Kape Technologies acquired some VPN providers like Private Internet Access in 2019, ExpressVPN in 2021, which raised some eyebrows as the new parent company was not known for good privacy practices (previously it was known for owning products related to advertising which fell victim to adware and malware abuse).
Alternatives
As promised, here are a couple of alternatives to using a paid VPN service
TOR
Currently, nothing beats TOR for the highest level of privacy and anonymity while engaging with the open internet. For anyone with a high-level threat model that doesn’t mind slow bandwidth, the TOR project is a great start: https://www.torproject.org/ They offer a browser client which is hardened and can connect to the TOR network. They also offer a few android / iOS apps as well which are built to leverage the TOR network. For anyone with serious safety concerns, I would also recommend a dedicated operating system like Tails https://tails.boum.org/
With TOR, you are using onion routing. Put simply, there are at least three other volunteer computers which will help route your traffic (the “onion”). These computers are ideally decided at random using a list of computers. Each computer that manages your traffic has a key to unlock one layer of the onion. The first computer, (we’ll call it computer 1), knows exactly who you are, but not where you are going. It gets the full onion but doesn’t know how many layers there are. Computer 1 peels off a layer which tells it where the next computer is located. This repeats until Computer N (the last computer) peels off the final layer and sends your traffic to the destination, but has no clue where the traffic came from originally. This process is reversed when traffic is sent back to you from your destination. The key exchange to establish the connection works much the same way.

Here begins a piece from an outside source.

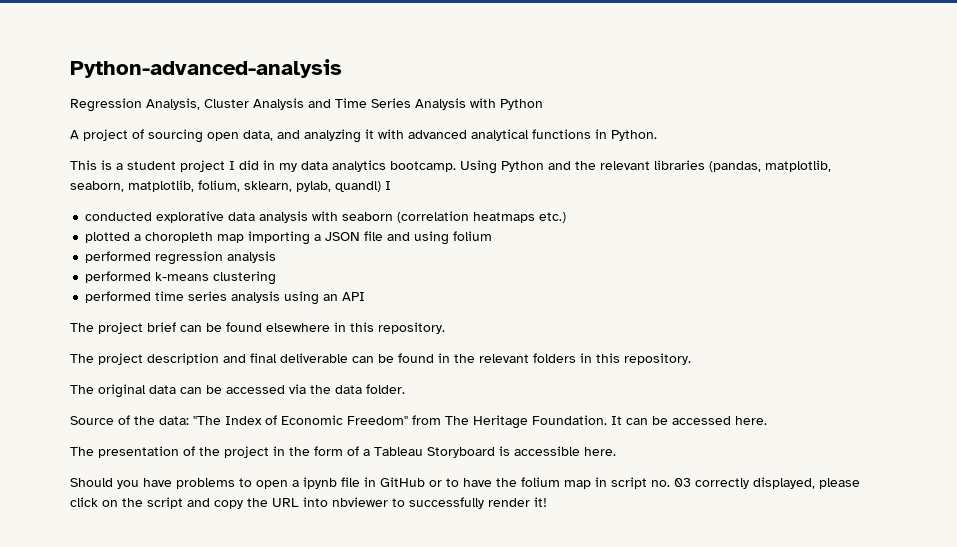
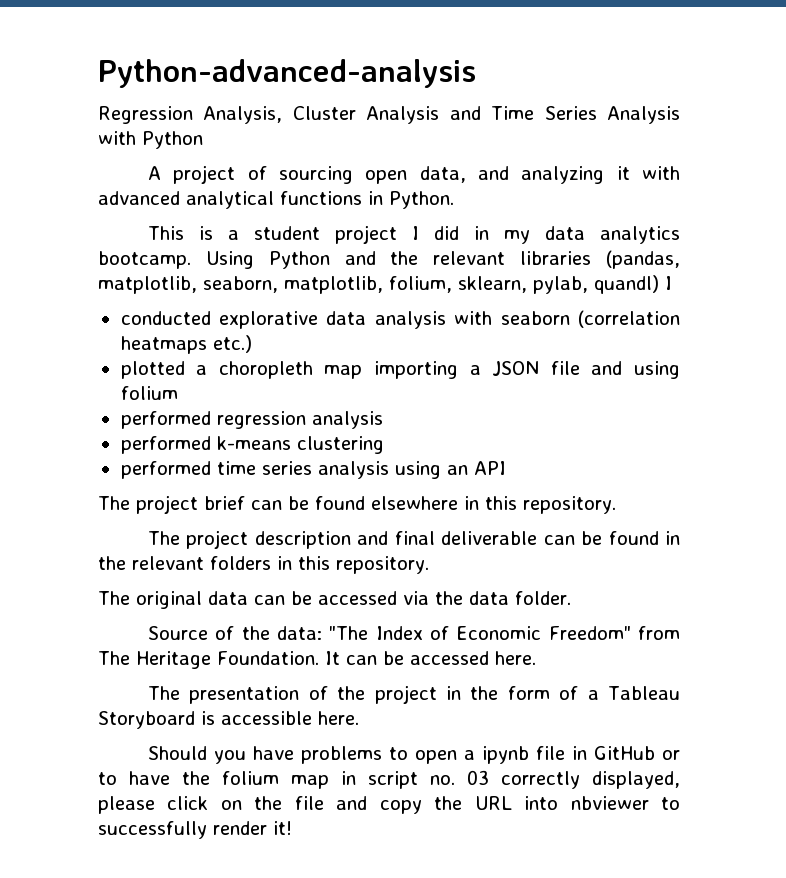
[147,497,183,509] script -> [294,796,324,810] file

Some caveats: Like with a VPN, make sure you understand how it works (at least a little) so you can understand exactly how it protects you (and how it doesn’t) before you rely on it. Also, a lot of sites block TOR, which is unfortunate but understandable.
Your own VPN
TOR is usually the best option for a privacy use case but it can be slow. If you need a VPN for another use case and have the technical skills, you can create your own VPN (for “free” or for low cost). This could be useful in some of the specific circumstances already mentioned, but you will still face a lot of the privacy and anonymity downsides since your choices are probably limited to hosting the VPN at home or in the cloud, and even if you don’t keep logs, your ISP or cloud provider probably do. Anonymity for your own VPN is generally worse than a good paid VPN service unless you’re also hosting a TOR exit node or make the VPN available to the general public (which may expose you to additional risks).